● **YOUR TASK**
Could you write out exactly, and only, the lines from the one containing "and market its" through the last line of the data, leaving out all pictures?

● **GIVEN RECORDS**
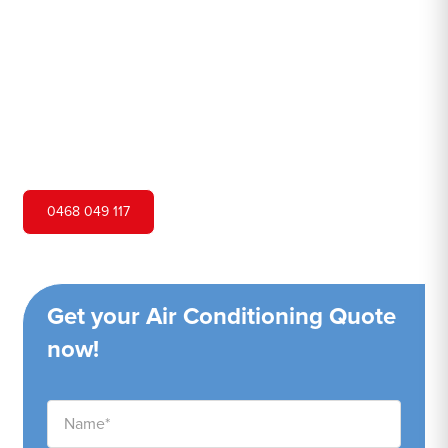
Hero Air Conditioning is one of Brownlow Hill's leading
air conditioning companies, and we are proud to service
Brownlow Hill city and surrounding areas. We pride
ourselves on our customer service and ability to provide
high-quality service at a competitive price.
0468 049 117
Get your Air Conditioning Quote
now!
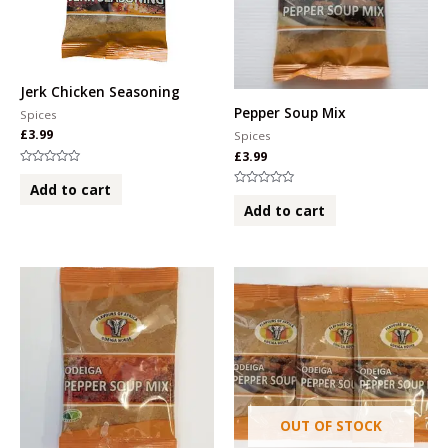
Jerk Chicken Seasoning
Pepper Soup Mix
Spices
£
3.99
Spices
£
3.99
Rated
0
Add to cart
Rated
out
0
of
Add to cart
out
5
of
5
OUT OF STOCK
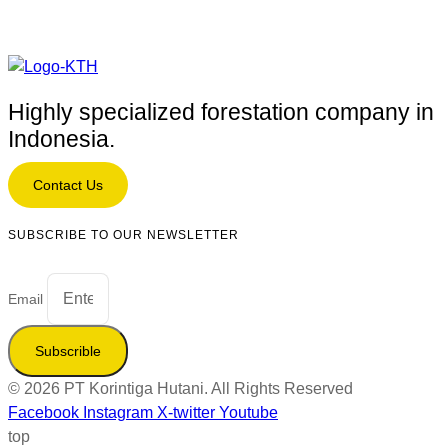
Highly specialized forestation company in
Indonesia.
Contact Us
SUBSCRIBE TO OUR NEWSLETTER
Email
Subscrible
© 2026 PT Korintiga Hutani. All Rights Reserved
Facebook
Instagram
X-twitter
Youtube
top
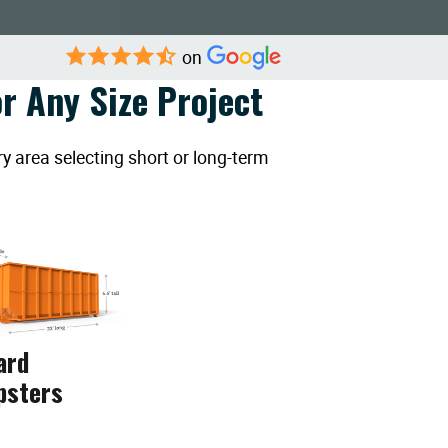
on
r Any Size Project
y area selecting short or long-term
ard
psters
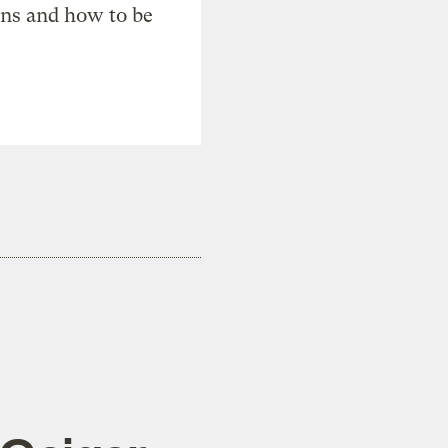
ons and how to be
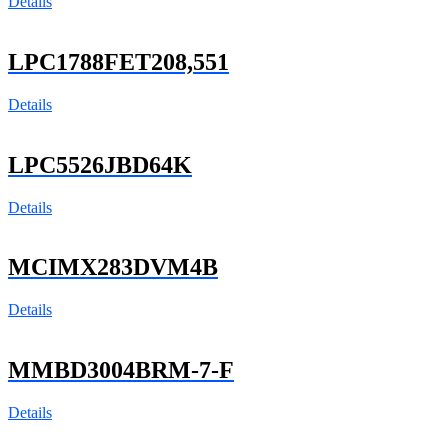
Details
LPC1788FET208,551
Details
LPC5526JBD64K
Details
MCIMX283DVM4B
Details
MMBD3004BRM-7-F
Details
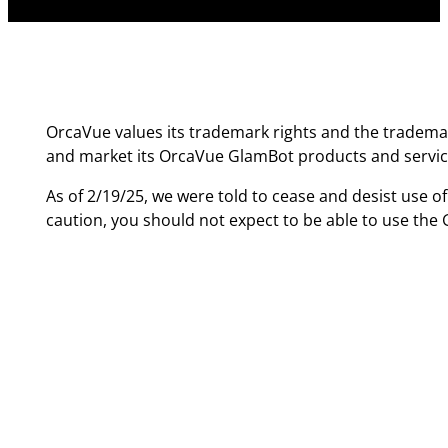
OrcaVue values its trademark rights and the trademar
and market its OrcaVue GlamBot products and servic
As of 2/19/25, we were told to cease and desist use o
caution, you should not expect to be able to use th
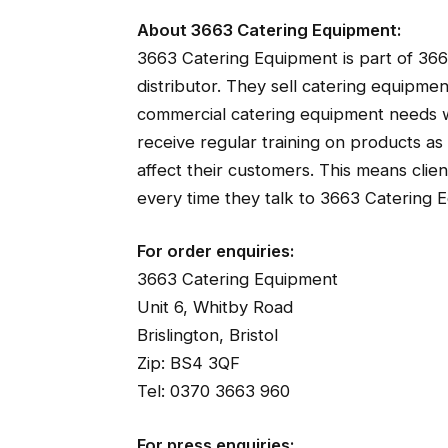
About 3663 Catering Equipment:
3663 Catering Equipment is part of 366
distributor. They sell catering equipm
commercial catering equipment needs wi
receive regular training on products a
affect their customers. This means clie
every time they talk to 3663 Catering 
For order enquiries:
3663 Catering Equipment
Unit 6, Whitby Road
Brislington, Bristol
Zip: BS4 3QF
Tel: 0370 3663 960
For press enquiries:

● **ANSWER BOX**
and market its OrcaVue GlamBot products and servic
As of 2/19/25, we were told to cease and desist use o
caution, you should not expect to be able to use th
About 3663 Catering Equipment:
3663 Catering Equipment is part of 366
distributor. They sell catering equipm
commercial catering equipment needs wi
receive regular training on products a
affect their customers. This means clie
every time they talk to 3663 Catering 
For order enquiries:
3663 Catering Equipment
Unit 6, Whitby Road
Brislington, Bristol
Zip: BS4 3QF
Tel: 0370 3663 960
For press enquiries:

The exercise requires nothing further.